GitHub template URLs

⚡ RequirementLima >= 2.0

Lima provides a special github: URL scheme to reference templates from a GitHub repo, as an alternative to using the https: scheme with a “raw” URL.

For example the templates/fedora.yaml template in the lima-vm/lima repo could be referenced as

https://raw.githubusercontent.com/lima-vm/lima/refs/heads/master/templates/fedora.yaml

Using the github: scheme this becomes:

github:lima-vm/lima/templates/fedora

⚠️ Note: github: URLs are experimental and the exact semantics may change in future releases.

General rules

File extension:

A github: URL without file extension will automatically get a .yaml suffix. So the Fedora URL above is the same as

github:lima-vm/lima/templates/fedora.yaml

File name:

The default filename for github: URLs is .lima.yaml. These URLs all reference the same file:

github:lima-vm/lima/.lima.yaml
github:lima-vm/lima/.lima
github:lima-vm/lima/
github:lima-vm/lima

Branch/tag/commit:

You can append @TAG to a github: URL to specify a branch, a tag, or a commit id. For example:

github:lima-vm/lima/templates/fedora@v2.0.0

Lima looks up the default branch of the repo when no @TAG is specified. This uses a GitHub API call.

Note: Frequent use of github: URLs may require setting GITHUB_TOKEN or GH_TOKEN to a personal access token to avoid GitHub rate limits.

Testing URL resolution

You can use the limactl template url command to see which https: URL is generated from a github: URL. For example:

❯ limactl template url github:lima-vm/lima/templates/docker
WARN[0000] The github: scheme is still EXPERIMENTAL
https://raw.githubusercontent.com/lima-vm/lima/master/templates/docker.yaml

You’ll get an error if the template does not exist:

❯ limactl template url github:lima-vm/lima
FATA[0000] file "https://raw.githubusercontent.com/lima-vm/lima/master/.lima.yaml" not found or inaccessible: status 404

Lima will check if the template file referenced by the github: URL is a symlink (or a text file whose content has no spaces, newlines, or colons). In that case it will treat the content as a relative path and return the address of that target file.

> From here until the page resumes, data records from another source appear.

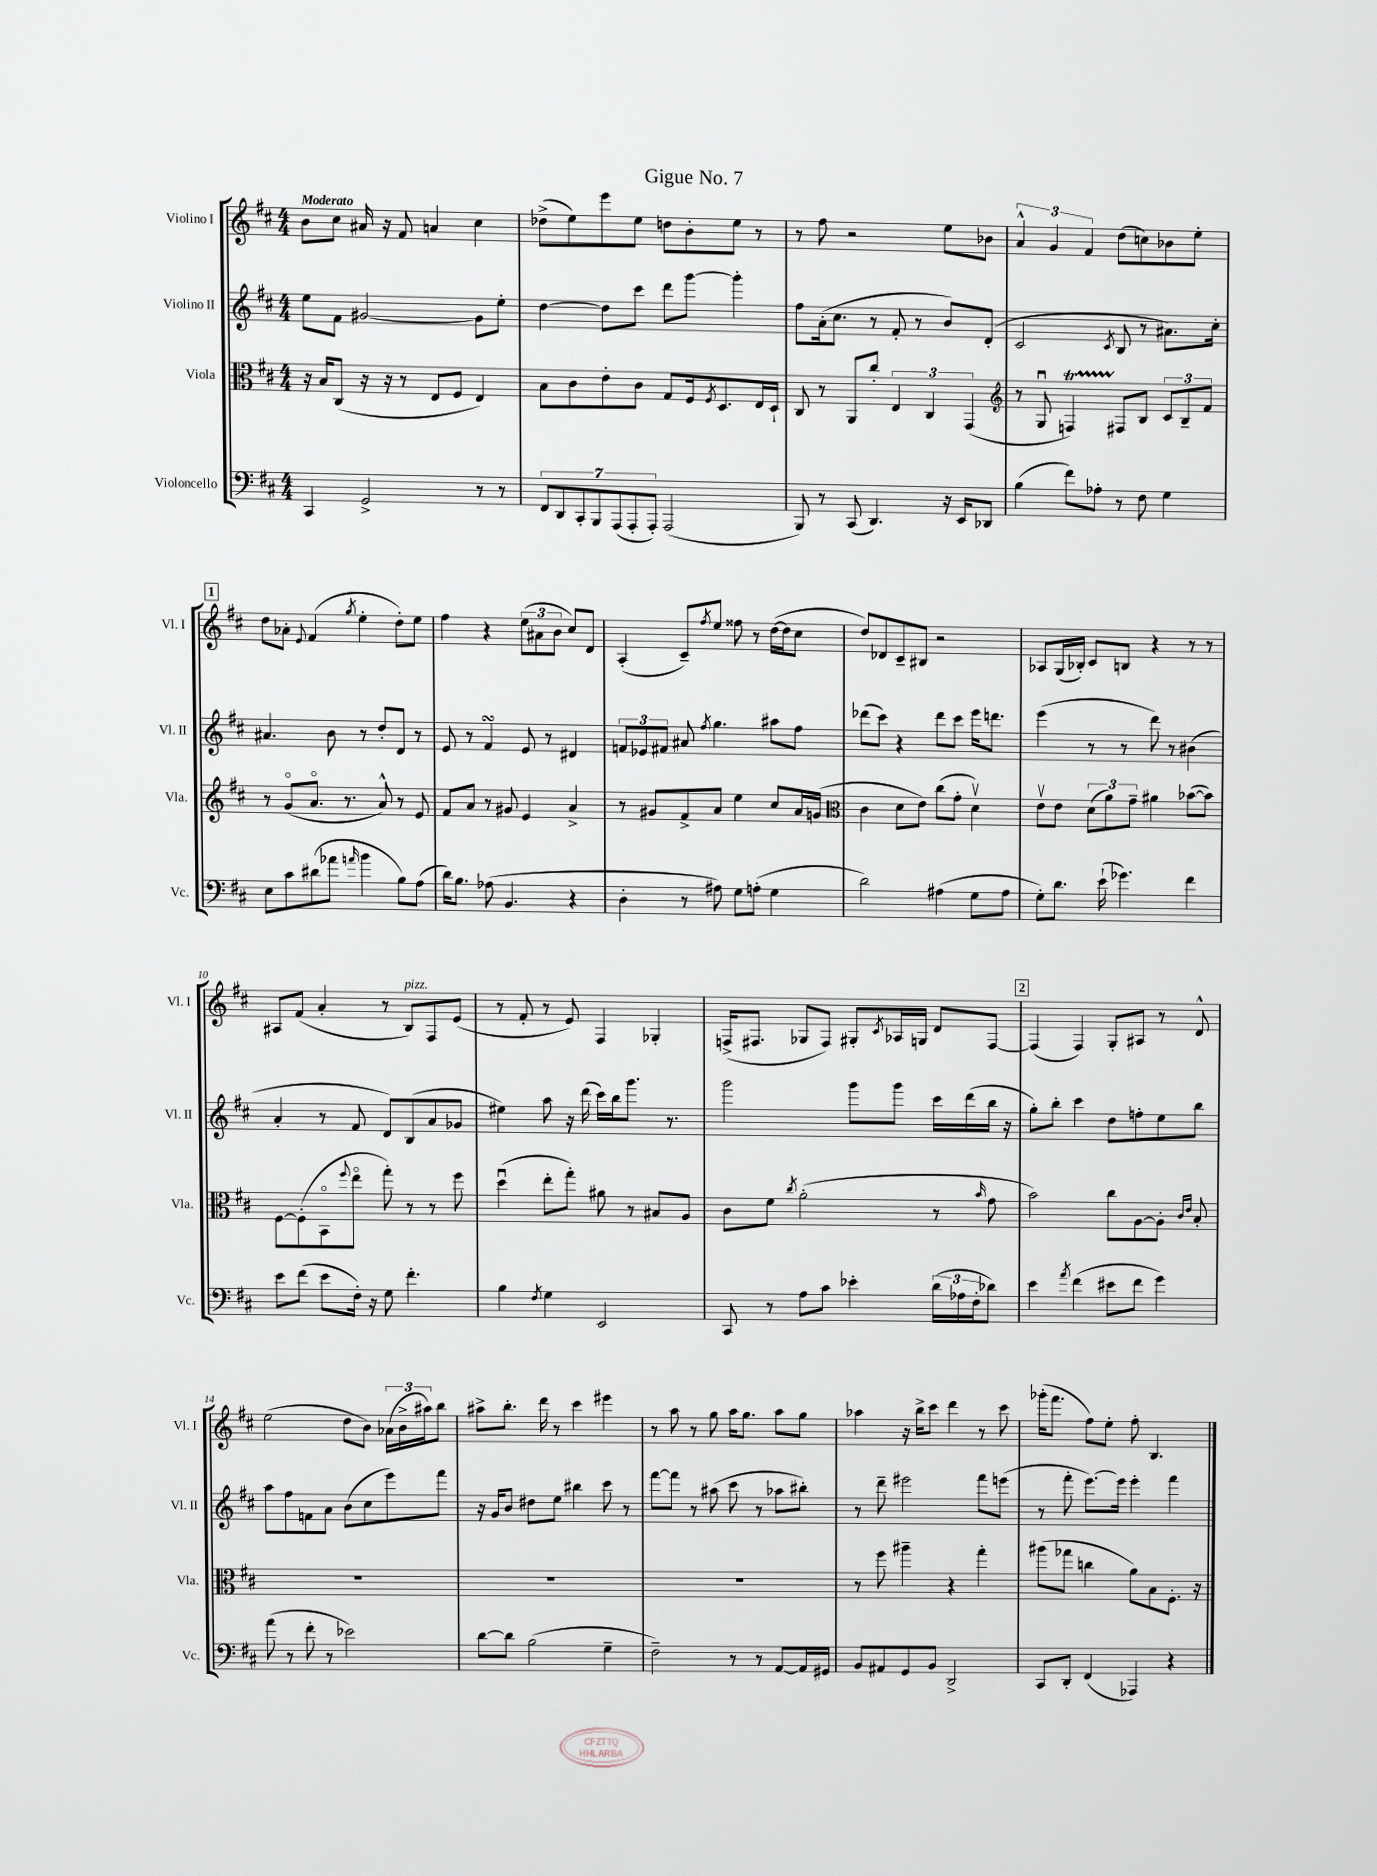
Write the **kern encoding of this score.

**kern	**kern	**kern	**kern
*part4	*part3	*part2	*part1
*staff4	*staff3	*staff2	*staff1
*I"Violoncello	*I"Viola	*I"Violino II	*I"Violino I
*I'Vc.	*I'Vla.	*I'Vl. II	*I'Vl. I
*clefF4	*clefC3	*clefG2	*clefG2
*k[f#c#]	*k[f#c#]	*k[f#c#]	*k[f#c#]
*M4/4	*M4/4	*M4/4	*M4/4
=1	=1	=1	=1
!	!	!	!LO:TX:a:B:t=Moderato
4CC#/	16r	8ee\L	8b\L
.	16B/KL	.	.
.	(8C#/J	8f#\J	8cc#\J
2GG^/	16r	[2g#X/	16a#X/
.	16r	.	16r
.	8r	.	8f#/
.	8E/L	.	4an/
.	8F#/J	.	.
8r	4E/)	8g#\L]	4cc#\
8r	.	8ee'\J	.
=2	=2	=2	=2
14FF#/L	8B\L	[4dd\	(8dd-X^\L
14DD/	.	.	.
.	8c#\	.	8ee\)
14CC#'/	.	.	.
14BBB/	.	.	.
.	8e'\	8dd\L]	8eee\
(14AAA/	.	.	.
14AAA'/	.	.	.
.	8c#\J	8ccc#\J	8ee\J
14AAA'/J)	.	.	.
(2AAA/	8G/L	8ddd\L	8ddn\L
.	16F#/k	[8ggg\J	8b'\
.	8qF#/	.	.
.	8.D/	.	.
.	.	4ggg'\]	8ee\J
.	16E/L	.	8r
.	16D`/JJ	.	.
=3	=3	=3	=3
8BBB/)	8C#/	8ff#\L	8r
8r	8r	(16a'\k	8ff#\
.	.	8.cc#\J	.
(8CC#/	8AA/L	.	2r
4.DD/)	8cc#'/J	8r	.
.	6E/	8f#'/	.
.	.	8r	.
.	6C#/	.	.
16r	.	8b/L)	8ee\L
16EE/KL	.	.	.
.	(6GG/	.	.
8DD-X/J	.	(8d'/J	8b-X\J
=4	=4	=4	=4
*	*clefG2	*	*
(4B\	8r	2c#/	6a^^/
.	8Gu/	.	.
.	.	.	6g/
8f#\L)	4FnT/)	.	.
.	.	.	6f#/
8A-X'\J	.	.	.
.	.	8qc#/	.
8r	8F#X/L	8B/	(8dd\L
8F#\	8B/J	8r	8ccn\)
4G\	12c#/L	8.a#X\L)	8b-X\
.	12B~/	.	.
.	.	.	8ee'\J
.	12f#/J	.	.
.	.	16cc#'\Jk	.
!!LO:LB:g=z
!!LO:REH:place=s1:t=1
=5	=5	=5	=5
8E\L	8r	4.a#X/	8dd\L
8c#\	(8g/L	.	8a-X'\J
.	.	.	8qqe/
(8d#X\	8.a/J	.	(4f#/
8a-X\J	.	8b\	.
.	8.r	.	.
16qqan/	.	.	8qgg/
4b\	.	8r	4ee'\
.	8a^^/)	8dd'/L	.
8B\L)	8r	8d/J	8dd'\L)
(8A\J	8e/	8r	8ee\J
=6	=6	=6	=6
16d\KL)	8f#/L	8e/	4ff#\
8.B\J	.	.	.
.	8a/J	8r	.
(8A-X\	8r	4f#sSsS/	4r
4.BB/	8g#X/	.	.
.	4e/	8e/	(12ee\L
.	.	.	12a#X\
.	.	8r	.
.	.	.	12b\J
4r	4a^/	4d#X/	8cc#/L)
.	.	.	8d/J
=7	=7	=7	=7
4D'\	8r	12fn/L	(4A'/
.	.	12e-X/	.
.	8g#X/L	.	.
.	.	12f#X/J	.
8r	8f#^/	8a#X/	8c#~/L)
.	.	8qff#/	8qff#/
8A#X\)	8a/J	4.gg\	8ee/J
8G\L	4ee\	.	8ff##X\
(8An'\J	.	.	8r
4G\	8cc#/L	8aa#X\L	([16dd\LL
.	.	.	16dd\J]
.	16a/L	8ff#\J	8cc#\J
.	(16gn/JJ	.	.
=8	=8	=8	=8
*	*clefC3	*	*
2d\)	4c#\	(8ddd-X\L	8dd/L)
.	.	8ccc#\J)	8d-X/
.	8d\L	4r	8c#~/
.	8e\J)	.	8B#X/J
(4A#X\	(8cc#\L	8ddd-\L	2r
.	8g'\J	8ccc#\J	.
8G\L	4dv\)	16eee\KL	.
.	.	8.dddn\J	.
8A#\J	.	.	.
=9	=9	=9	=9
8G'\L)	8ev\L	(4eee\	8A-X/L
8.d\J	8e\J	.	(16G/L
.	.	.	16B-X'/JJ)
.	(12d\L	8r	8c#/L
(16e`\	.	.	.
.	12a\)	.	.
4.g-X\)	.	8r	8Bn/J
.	12g~\J	.	.
.	4a#X\	8ddd\)	4r
.	.	8r	.
4f#\	([8b-X\L	(4b#X\	8r
.	8b-\J])	.	8r
!!LO:LB:g=z
=10	=10	=10	=10
8e\L	[8F#\L	4a'/	8A#X/L
(8f#\J	(8F#'\]	.	(8f#/J
8e\L	8BB\	8r	4a'/
.	8qqff#/	.	.
16F#'\Jk)	8ee\J	8f#/	.
16r	.	.	.
8G\	8gg'\)	8d/L)	8r
!	!	!	!LO:TX:a:i:t=pizz.
4.f#'\	8r	(8B/	8B/L)
.	8r	8a/	8F#/
.	8ff#\	8g-X/J	(8e/J
=11	=11	=11	=11
4B\	(4ddu\	4ee#X\)	8r
.	.	.	8f#'/
8qF#/	.	.	.
4G\	8ee'\L	8aa\	8r
.	8gg'\J)	16r	8e/)
.	.	(16ddd\	.
2EE/	8a#X\	16ccc#\LL)	4F#/
.	.	16bb\J	.
.	8r	8.ggg\J	.
.	8B#X/L	.	4G-X'/
.	.	8.r	.
.	8A/J	.	.
=12	=12	=12	=12
8CC#/	8c#\L	2ggg\	(16Fn^/KL
.	.	.	8.F#X/J
8r	8f#\J	.	.
.	8qcc#/	.	.
8A\L	(2a'\	.	8G-X/L
8c#\J	.	.	8F#/J)
4e-X'\	.	8ggg\L	8G#X'/L
.	.	.	8qc#/
.	.	8ggg\J	16A-X/L
.	.	.	16Gn/JJ
(24d\LL	8r	16ccc#\LL	8d/L
24A-X\	.	.	.
.	.	(16ddd\	.
24F#'\J	.	.	.
.	16qqb/	.	.
8d-X\J)	8g\	16bb\JJ	[8F#/J
.	.	16r	.
!!LO:REH:place=s1:t=2
=13	=13	=13	=13
4e\	2b\)	8gg'\L)	(4F#/]
.	.	8bb'\J	.
8qa/	.	.	.
(4f#\	.	4ccc#\	4F#/)
8e#X\L	8cc#\L	8dd\L	8G'/L
8f#\J	[8A\	8ffn'\	8A#X/J
4g\)	8A'\J]	8ee\	8r
.	16qqc#/LL	.	.
.	16qqe/JJ	.	.
.	8B'/	8bb\J	8d^^/
!!LO:LB:g=z
=14	=14	=14	=14
(8a\	1r	8aa\L	(2ee\
8r	.	8ff#\	.
8f#'\	.	8fn\	.
8r	.	8a\J	.
2e-X\)	.	(8b\L	8dd\L
.	.	8cc#\	8b\J)
.	.	8eee\)	(24a-X\LL
.	.	.	24b^\
.	.	.	24aa#X\J)
.	.	8fff#\J	8bb\J
=15	=15	=15	=15
[8d\L	1r	16r	8aa#X^\L
.	.	16g/KL	.
8d\J]	.	8b/J	8.bb'\J
(2B\	.	8dd#X\L	.
.	.	.	16ddd\
.	.	8ee\J	8r
.	.	4bb#X\	4ccc#\
4G~\	.	8ccc#\	4eee#X\
.	.	8r	.
=16	=16	=16	=16
2F#~\)	1r	[8fff#\L	8r
.	.	8fff#\J]	8aa\
.	.	8r	8r
.	.	(8aa#X\	8gg\
8r	.	8ccc#\	16aa\KL
.	.	.	8.gg\J
8r	.	8r	.
[8AA/L	.	8aa-X\L	8aa\L
16AA/L]	.	8bb#X'\J)	8gg\J
16GG#X/JJ	.	.	.
=17	=17	=17	=17
8BB/L	8r	8r	4aa-X\
8AA#X/	8ff#\	8ddd~\	.
8GG/	4aa#X~\	2eee#X\	16r
.	.	.	16bb^\KL
8BB/J	.	.	8ccc#\J
2DD^/	4r	.	4ddd\
.	4gg'\	8fff#\L	8r
.	.	(8eeen\J	8ccc#\
=18	=18	=18	=18
8CC#/L	(8aa#X\L	8r	(16ggg-X'\KL
.	.	.	8.fff#\J
8DD'/J	8gg-X\J	8fff#'\	.
(4FF#/	4ccn\	[8.eee\L)	8ff#\L)
.	.	.	8ee'\J
.	.	16eee\Jk]	.
4AAA-X/)	8a\L)	4eee'\	8ff#'\
.	8B\	.	4.B/
4r	8.F#'\J	4fff#\	.
.	16r	.	.
==	==	==	==
*-	*-	*-	*-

For example the fedora template is a symlink to fedora-43.yaml:

❯ limactl tmpl url github:lima-vm/lima/templates/fedora
https://raw.githubusercontent.com/lima-vm/lima/master/templates/fedora-43.yaml

Org repositories

An “org repo” has identical org and repo names (e.g. lima-vm/lima-vm). For these repos, the repo name can be omitted:

github:lima-vm/lima-vm/.lima.yaml
github:lima-vm//.lima.yaml
github:lima-vm

Org repos support two additional features that enable shorter URLs, even when the main project lives in a different repo (like lima-vm/lima instead of lima-vm/lima-vm).

Redirects:

In an org repo a template file can not only be a symlink, but also a text file containing a github: URL. The URL must point to the same GitHub org and must NOT include a @TAG. It will be used to replace the original URL.

For example assume the lima-vm projects wants to support this URL:

github:lima-vm//fedora

Then it would have to create a lima-vm/lima-vm repo with a fedora.yaml file (in the default branch) that contains:

github:lima-vm/lima/templates/fedora

Tag propagation:

Org repo redirects work with tags. For example:

github:lima-vm//fedora@v1.2.1

Lima resolves this through the following steps:

  1. Tries to load fedora.yaml from tag v1.2.1 in the lima-vm/lima-vm repo
  2. Tag doesn’t exist, so falls back to the default branch (master)
  3. Loads fedora.yaml@master, which contains the redirect: github:lima-vm/lima/templates/fedora
  4. Applies the original tag to the redirect URL

Final resolved URL:

github:lima-vm/lima/templates/fedora.yaml@v1.2.1

Lima will error if the fallback file doesn’t exist or isn’t a valid github: redirect.